OSHA Criminal Referrals Reach 14-Year High

Amid increasing signs that OSHA is ramping up enforcement against what it considers "bad actors," the agency referred a total of 18 cases to the Department of Justice (DOJ) for criminal prosecution during 2003 and 2004, a level not seen since 1990-1991.

A 2-year period is more indicative of trends in OSHA's criminal referral record, because the number often fluctuates greatly from year to year.

The agency also recently released and posted on its Web site a new compliance directive for OSHA officials engaged in fatality and catastrophic investigations (Instruction CPL 02-00-137).

The new instruction replaces a previous document issued in March 2003, contains a number of what it calls "significant changes," and states that, "the agency places a very high priority on fatality and catastrophe investigations, which demand a high degree of sensitivity and investigative accuracy." OSHA defines a catastrophe as a work-related event that sends at least three employees to the hospital.

Although the numbers of criminal referrals is up, it is too soon to tell whether the increase will lead to more convictions. So far, DOJ has handed down indictments in one of the 18 cases and decided not to prosecute eight others; no decision has yet been made on the remaining nine cases, according to information supplied by OSHA. In previous years, DOJ has typically declined to prosecute almost half the cases referred to it by OSHA.

The OSH Act provides criminal penalties for an employer who is convicted of having willfully violated an OSHA standard, rule or order when the violation results in the death of an employee.

While the outcomes of the new referrals are not yet clear, the new enforcement instruction contains other signs that OSHA is attempting to improve the way it handles cases in which the employer may be criminally responsible.

The instruction confirms comments made by Solicitor of Labor Howard Radzely at the American Bar Association's OSHA committee meeting in March that the Department of Labor is going beyond the OSH Act -- and increasingly cooperating with EPA's more robust enforcement program -- to mount criminal prosecutions against employers.
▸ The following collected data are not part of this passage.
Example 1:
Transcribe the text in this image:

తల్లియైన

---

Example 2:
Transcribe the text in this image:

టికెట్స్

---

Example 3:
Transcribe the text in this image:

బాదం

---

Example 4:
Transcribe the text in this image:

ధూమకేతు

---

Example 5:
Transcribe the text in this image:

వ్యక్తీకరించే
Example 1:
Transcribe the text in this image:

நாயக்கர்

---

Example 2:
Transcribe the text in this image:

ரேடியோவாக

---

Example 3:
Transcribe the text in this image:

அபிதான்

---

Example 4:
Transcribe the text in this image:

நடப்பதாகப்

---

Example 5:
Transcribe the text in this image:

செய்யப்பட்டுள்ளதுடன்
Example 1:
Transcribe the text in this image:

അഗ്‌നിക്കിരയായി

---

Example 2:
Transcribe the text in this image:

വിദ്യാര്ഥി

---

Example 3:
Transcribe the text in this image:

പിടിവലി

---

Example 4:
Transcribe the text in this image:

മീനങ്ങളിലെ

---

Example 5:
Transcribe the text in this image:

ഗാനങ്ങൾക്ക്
For example, the new OSHA document states that employers may face prosecution for a number of other sections of the United States Code, including, but not limited to:

  • Crimes and Criminal Procedures, for actions such as conspiracy, making false statements, fraud, obstruction of justice, and destruction, alteration or falsification of records during a federal investigation;
  • The Clean Water Act;
  • The Clean Air Act;
  • The Resource Recovery and Conservation Act;
  • The Comprehensive Environmental Response, Compensation, and Liability Act.
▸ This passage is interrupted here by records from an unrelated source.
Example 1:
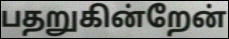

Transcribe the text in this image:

பதறுகின்றேன்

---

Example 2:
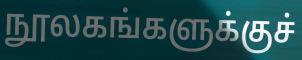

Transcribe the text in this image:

நூலகங்களுக்குச்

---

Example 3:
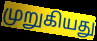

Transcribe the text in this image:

முறுகியது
Expanding the number of statutes used in criminal cases may increase not only the number, but also the severity, of OSHA criminal prosecutions. Under the OSH Act, when a worker is killed, employers can only be charged with a misdemeanor, but violating environmental and fraud laws can lead to felony convictions.
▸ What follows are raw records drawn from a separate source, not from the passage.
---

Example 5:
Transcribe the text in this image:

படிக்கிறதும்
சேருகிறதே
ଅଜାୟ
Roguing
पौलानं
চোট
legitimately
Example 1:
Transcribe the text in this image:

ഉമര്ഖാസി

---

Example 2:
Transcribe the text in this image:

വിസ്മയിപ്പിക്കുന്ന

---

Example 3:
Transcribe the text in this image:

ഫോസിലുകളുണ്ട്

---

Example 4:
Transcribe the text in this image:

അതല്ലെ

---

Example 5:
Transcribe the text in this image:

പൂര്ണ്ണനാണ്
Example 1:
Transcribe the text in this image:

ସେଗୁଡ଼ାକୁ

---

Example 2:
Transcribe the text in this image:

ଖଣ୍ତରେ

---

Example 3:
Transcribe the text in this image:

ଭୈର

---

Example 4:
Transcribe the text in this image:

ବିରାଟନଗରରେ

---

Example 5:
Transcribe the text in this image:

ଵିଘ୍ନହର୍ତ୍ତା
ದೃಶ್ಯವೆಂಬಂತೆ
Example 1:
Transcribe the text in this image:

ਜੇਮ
The new compliance guidance also identifies the following significant changes from past practice with respect to fatality/catastrophe investigations:

  • Appropriate training for OSHA personnel is identified;
  • Specific witness interview procedures are presented;
  • Additional information on recording fatality-related data and tracking investigations is provided;
  • Provisions regarding fatality/catastrophe investigations and their relationship with other OSHA programs have been added;
  • Questions concerning OSHA's jurisdiction are addressed.